* Problem to solve *
Print all of the following lines word for word, leaving the pictures out of your output.

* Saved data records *
------------------------------------------------------------

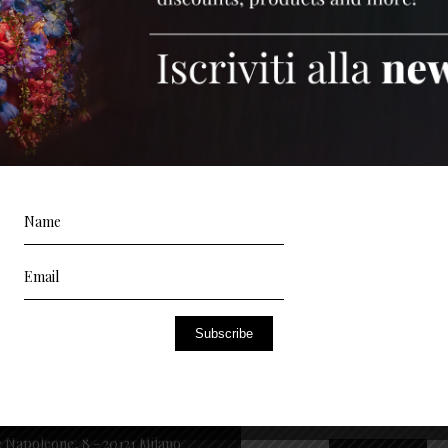
ATTI
NEWSLETTER
94378699 - 376 1365 767
Subscribe
gale - Milano: + 39 02 00684503
es@petitecherie.net
 Napoleone, 8 - 20121 Milano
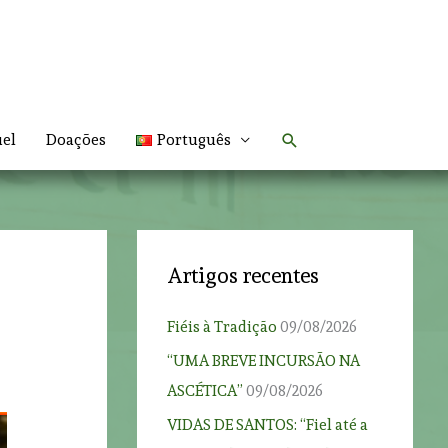
Search
uel
Doações
Português
Artigos recentes
Fiéis à Tradição
09/08/2026
“UMA BREVE INCURSÃO NA
ASCÉTICA”
09/08/2026
VIDAS DE SANTOS: “Fiel até a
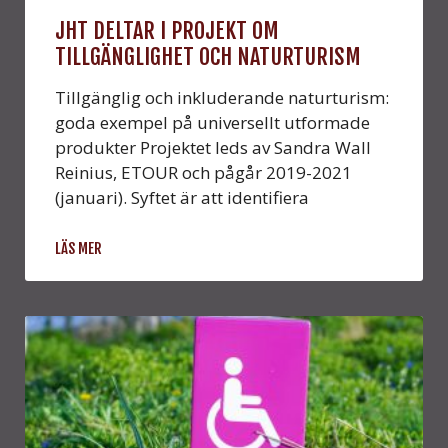
JHT DELTAR I PROJEKT OM
TILLGÄNGLIGHET OCH NATURTURISM
Tillgänglig och inkluderande naturturism:
goda exempel på universellt utformade
produkter Projektet leds av Sandra Wall
Reinius, ETOUR och pågår 2019-2021
(januari). Syftet är att identifiera
LÄS MER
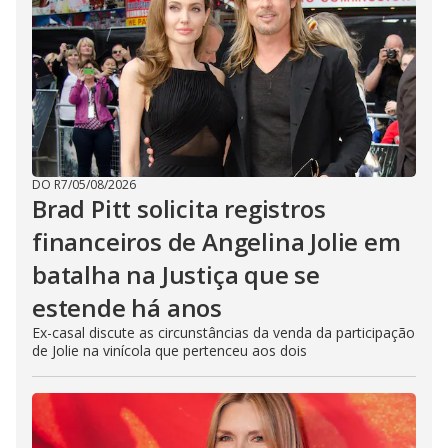
DO R7
/
05/08/2026
Brad Pitt solicita registros
financeiros de Angelina Jolie em
batalha na Justiça que se
estende há anos
Ex-casal discute as circunstâncias da venda da participação
de Jolie na vinícola que pertenceu aos dois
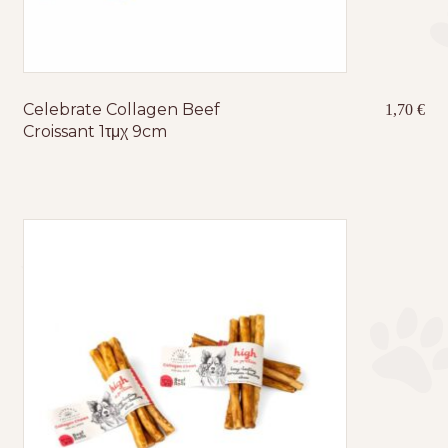
Celebrate Collagen Beef
1,70
€
Croissant 1τμχ 9cm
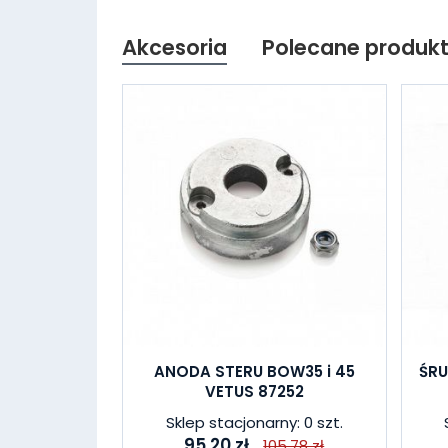
Akcesoria
Polecane produk
ANODA STERU BOW35 i 45
ŚR
VETUS 87252
Sklep stacjonarny: 0 szt.
95,20 zł
105,78 zł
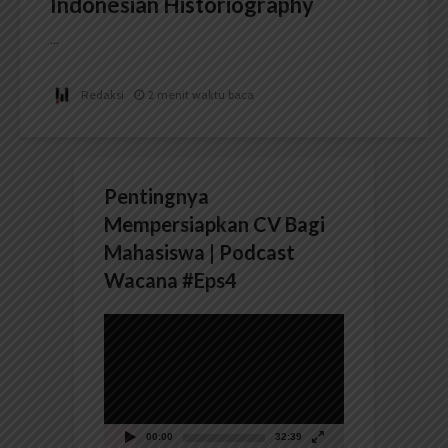
Indonesian Historiography
...
Redaksi
2 menit waktu baca
Pentingnya
Mempersiapkan CV Bagi
Mahasiswa | Podcast
Wacana #Eps4
Pemutar
Video
00:00
32:39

------------------------------------------------------------

* Answer area *
ATTI
NEWSLETTER
94378699 - 376 1365 767
Subscribe
gale - Milano: + 39 02 00684503
es@petitecherie.net
 Napoleone, 8 - 20121 Milano
Search
uel
Doações
Português
Artigos recentes
Fiéis à Tradição
09/08/2026
“UMA BREVE INCURSÃO NA
ASCÉTICA”
09/08/2026
VIDAS DE SANTOS: “Fiel até a
JHT DELTAR I PROJEKT OM
TILLGÄNGLIGHET OCH NATURTURISM
Tillgänglig och inkluderande naturturism:
goda exempel på universellt utformade
produkter Projektet leds av Sandra Wall
Reinius, ETOUR och pågår 2019-2021
(januari). Syftet är att identifiera
LÄS MER
DO R7
/
05/08/2026
Brad Pitt solicita registros
financeiros de Angelina Jolie em
batalha na Justiça que se
estende há anos
Ex-casal discute as circunstâncias da venda da participação
de Jolie na vinícola que pertenceu aos dois
Celebrate Collagen Beef
1,70
€
Croissant 1τμχ 9cm
Akcesoria
Polecane produk
ANODA STERU BOW35 i 45
ŚR
VETUS 87252
Sklep stacjonarny: 0 szt.
95,20 zł
105,78 zł
Indonesian Historiography
...
Redaksi
2 menit waktu baca
Pentingnya
Mempersiapkan CV Bagi
Mahasiswa | Podcast
Wacana #Eps4
Pemutar
Video
00:00
32:39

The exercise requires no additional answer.